After Waldo kicked off the evening, other poets, such as Walter Vincent and myself, read biting political poems as well. Yet, other poets read confessional poems, explorations of self-acceptance, reflections on past relationships, and even a touch of erotica, such as the Poet Laureate of Pomona, Natalie Sierra, read from her book Beyond the Grace of God.
When the reading ended, Jean Pierre Rueda spoke briefly with me about Poesía for the People, the goals for the series, saying, he “hoped to inspire our Southern California communities through bilingual poetry and storytelling” in any language, “by bringing together award-winning authors, established poets and first-time readers under one roof in the city of Downey.” He then asked, with genuine interest, what I thought of the reading, as if he intended to use my feedback to evaluate the series’ impact and identify ways to improve it.
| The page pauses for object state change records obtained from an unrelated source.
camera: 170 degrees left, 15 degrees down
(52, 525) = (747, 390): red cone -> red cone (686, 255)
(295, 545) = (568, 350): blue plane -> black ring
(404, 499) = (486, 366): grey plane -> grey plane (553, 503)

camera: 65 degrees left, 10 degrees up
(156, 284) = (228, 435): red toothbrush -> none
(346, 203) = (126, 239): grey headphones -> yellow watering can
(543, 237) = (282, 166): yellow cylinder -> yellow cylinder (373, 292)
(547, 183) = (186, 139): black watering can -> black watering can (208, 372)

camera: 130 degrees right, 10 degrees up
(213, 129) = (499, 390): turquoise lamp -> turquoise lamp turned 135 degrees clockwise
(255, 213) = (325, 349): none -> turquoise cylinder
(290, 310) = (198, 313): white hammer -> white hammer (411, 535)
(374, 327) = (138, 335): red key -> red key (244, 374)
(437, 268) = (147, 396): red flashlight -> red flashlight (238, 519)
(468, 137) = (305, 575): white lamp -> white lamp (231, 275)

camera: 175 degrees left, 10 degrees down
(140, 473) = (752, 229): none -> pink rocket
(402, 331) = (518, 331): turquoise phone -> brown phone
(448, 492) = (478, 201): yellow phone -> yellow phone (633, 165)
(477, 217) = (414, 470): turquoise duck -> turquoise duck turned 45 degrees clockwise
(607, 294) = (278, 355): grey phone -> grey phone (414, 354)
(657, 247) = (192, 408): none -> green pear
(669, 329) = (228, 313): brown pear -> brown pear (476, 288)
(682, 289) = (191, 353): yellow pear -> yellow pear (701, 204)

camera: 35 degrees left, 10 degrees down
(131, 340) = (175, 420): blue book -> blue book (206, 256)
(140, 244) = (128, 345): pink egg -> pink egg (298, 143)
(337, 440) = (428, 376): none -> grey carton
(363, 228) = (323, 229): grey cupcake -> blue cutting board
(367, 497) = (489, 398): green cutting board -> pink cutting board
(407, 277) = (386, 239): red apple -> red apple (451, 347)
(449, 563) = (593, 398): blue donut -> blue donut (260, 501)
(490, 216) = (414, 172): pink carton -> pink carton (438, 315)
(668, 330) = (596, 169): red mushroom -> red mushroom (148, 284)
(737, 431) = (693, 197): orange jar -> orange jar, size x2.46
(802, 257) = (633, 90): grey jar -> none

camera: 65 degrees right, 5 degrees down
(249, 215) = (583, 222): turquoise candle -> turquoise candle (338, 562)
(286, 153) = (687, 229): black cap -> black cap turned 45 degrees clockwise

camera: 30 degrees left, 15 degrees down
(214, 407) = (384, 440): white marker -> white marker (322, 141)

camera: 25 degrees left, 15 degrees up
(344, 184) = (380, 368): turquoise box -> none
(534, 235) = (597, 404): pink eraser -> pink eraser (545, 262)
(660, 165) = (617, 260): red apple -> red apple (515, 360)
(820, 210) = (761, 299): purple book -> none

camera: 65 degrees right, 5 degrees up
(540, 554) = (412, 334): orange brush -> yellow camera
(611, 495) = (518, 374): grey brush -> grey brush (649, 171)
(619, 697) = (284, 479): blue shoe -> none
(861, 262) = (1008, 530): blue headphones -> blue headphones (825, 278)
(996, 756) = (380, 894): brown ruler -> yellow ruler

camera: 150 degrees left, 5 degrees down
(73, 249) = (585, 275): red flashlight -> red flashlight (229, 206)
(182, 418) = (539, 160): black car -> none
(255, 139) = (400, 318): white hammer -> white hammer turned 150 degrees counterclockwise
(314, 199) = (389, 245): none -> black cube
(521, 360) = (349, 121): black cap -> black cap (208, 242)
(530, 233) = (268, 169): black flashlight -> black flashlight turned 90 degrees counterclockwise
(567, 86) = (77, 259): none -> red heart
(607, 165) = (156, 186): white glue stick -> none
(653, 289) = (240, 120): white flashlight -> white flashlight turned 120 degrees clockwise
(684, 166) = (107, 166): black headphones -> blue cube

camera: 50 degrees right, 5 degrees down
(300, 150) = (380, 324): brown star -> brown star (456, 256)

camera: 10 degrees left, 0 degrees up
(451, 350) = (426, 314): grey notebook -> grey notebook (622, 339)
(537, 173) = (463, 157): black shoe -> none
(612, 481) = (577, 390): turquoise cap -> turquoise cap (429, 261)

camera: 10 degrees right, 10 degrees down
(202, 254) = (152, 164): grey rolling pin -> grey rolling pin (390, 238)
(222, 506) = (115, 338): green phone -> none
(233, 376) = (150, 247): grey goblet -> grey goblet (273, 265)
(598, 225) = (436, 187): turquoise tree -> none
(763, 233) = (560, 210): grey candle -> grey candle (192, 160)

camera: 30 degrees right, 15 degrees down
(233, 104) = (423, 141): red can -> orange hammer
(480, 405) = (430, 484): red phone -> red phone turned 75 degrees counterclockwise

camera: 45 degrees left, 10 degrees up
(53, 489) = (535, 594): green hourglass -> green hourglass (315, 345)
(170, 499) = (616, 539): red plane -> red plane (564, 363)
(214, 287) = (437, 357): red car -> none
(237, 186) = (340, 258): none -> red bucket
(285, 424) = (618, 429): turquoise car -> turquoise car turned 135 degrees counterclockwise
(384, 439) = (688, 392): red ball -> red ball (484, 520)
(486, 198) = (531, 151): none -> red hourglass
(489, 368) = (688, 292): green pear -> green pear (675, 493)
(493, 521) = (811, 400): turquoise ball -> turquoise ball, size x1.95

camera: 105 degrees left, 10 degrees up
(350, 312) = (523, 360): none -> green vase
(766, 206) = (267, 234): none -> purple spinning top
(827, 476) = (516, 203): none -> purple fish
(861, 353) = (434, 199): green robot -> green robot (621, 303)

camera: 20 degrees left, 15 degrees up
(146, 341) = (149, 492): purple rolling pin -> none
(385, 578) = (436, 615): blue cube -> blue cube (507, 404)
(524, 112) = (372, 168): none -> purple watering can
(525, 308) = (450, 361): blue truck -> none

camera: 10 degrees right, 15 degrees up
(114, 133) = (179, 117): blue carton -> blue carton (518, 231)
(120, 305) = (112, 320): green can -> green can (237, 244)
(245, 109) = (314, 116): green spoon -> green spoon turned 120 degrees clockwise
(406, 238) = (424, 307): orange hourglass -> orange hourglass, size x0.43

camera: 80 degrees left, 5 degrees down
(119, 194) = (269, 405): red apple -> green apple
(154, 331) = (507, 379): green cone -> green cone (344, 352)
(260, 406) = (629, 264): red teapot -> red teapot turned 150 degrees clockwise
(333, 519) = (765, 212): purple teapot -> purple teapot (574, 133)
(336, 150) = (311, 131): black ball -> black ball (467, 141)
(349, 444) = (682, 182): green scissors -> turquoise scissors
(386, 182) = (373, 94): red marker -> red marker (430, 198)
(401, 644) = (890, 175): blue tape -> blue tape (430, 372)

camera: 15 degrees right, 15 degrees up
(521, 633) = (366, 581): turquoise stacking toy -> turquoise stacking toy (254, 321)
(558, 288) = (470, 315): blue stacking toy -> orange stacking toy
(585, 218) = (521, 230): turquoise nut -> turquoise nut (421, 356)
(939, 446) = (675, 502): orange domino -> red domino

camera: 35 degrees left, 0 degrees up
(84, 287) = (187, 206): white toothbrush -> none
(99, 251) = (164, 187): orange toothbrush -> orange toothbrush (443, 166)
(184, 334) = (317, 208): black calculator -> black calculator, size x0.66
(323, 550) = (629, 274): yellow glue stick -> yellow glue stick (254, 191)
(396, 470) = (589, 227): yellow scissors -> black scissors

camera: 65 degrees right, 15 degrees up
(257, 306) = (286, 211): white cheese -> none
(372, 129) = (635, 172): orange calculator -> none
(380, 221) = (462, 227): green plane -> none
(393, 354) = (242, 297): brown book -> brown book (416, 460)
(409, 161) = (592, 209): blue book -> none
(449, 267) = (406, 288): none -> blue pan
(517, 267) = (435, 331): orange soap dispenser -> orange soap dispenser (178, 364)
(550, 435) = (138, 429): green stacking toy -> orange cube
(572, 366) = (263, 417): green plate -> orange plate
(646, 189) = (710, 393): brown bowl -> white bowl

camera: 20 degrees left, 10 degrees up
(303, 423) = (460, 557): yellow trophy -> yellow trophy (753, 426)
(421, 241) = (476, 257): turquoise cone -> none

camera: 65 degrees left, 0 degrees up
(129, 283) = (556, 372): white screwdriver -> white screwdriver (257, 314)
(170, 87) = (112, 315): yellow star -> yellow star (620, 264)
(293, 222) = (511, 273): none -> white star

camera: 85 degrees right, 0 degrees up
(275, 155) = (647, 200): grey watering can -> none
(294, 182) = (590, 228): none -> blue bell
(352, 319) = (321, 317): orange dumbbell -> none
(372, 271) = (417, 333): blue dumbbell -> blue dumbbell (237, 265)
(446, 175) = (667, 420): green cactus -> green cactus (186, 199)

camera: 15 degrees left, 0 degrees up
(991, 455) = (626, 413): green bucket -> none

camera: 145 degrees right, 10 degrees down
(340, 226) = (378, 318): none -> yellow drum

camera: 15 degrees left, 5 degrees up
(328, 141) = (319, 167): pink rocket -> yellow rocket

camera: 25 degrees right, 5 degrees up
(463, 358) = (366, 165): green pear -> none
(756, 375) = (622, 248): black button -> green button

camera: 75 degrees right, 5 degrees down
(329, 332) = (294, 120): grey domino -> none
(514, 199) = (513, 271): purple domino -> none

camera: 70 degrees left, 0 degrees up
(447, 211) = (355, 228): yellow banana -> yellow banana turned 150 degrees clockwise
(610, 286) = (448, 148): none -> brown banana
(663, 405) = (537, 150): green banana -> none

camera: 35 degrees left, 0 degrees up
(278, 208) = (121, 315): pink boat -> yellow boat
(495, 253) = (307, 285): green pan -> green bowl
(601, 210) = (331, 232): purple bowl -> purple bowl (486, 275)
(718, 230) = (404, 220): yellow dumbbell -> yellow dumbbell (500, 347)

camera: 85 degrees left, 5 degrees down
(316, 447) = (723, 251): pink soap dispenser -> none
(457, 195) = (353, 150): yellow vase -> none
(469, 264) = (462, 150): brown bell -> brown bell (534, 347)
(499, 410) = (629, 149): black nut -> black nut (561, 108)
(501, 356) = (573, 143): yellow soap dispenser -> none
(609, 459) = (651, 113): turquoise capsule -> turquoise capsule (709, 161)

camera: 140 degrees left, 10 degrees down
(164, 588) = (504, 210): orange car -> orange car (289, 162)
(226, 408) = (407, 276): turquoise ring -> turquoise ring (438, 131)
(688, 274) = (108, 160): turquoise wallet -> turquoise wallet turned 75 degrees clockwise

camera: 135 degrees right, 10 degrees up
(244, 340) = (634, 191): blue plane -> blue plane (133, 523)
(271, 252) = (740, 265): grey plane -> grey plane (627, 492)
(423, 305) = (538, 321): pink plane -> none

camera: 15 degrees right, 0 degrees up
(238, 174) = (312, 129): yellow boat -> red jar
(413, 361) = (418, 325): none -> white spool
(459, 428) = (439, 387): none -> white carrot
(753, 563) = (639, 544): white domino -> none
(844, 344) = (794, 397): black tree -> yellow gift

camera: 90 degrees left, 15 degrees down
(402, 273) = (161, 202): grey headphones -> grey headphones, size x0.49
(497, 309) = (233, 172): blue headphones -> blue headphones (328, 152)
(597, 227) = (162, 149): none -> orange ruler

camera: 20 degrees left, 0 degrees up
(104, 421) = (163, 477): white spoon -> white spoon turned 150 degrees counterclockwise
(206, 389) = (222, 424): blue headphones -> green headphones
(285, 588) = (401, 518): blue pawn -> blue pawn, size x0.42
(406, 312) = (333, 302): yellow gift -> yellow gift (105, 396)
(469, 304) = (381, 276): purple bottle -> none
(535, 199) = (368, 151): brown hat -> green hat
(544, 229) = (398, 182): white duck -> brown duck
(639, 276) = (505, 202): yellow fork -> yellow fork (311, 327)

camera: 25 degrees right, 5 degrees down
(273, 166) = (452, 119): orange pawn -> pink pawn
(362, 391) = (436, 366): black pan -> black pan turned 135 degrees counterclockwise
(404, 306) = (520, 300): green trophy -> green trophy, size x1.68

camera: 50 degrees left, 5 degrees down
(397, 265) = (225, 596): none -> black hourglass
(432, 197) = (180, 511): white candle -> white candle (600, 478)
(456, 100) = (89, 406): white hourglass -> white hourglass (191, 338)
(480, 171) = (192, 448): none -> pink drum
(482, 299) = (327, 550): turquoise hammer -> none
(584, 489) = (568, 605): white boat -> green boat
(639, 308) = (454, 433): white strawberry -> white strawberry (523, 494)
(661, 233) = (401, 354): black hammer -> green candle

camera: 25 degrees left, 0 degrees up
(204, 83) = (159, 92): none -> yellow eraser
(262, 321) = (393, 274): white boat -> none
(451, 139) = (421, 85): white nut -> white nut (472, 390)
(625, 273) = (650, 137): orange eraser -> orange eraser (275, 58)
So far, audiences have filled Stay Studio, “great indicators,” Rueda said in the Instagram DM, “that communities will make time to show up for their members, collaborate with different artists and motivate audience members to share their own art.”
And I did some of that to, trading thoughts on poetry with Vincent: how to teach it, what young poets need to know, once the reading had concluded.
As Southeast Los Angeles County hosts far fewer literary events than most of Southern California, Poesía for the People proves how grassroots literary events can thrive here, fostering a sense of agency, reinforcing shared ideals, and helping to build networks that sustain this community and enable it to adapt in these challenging times.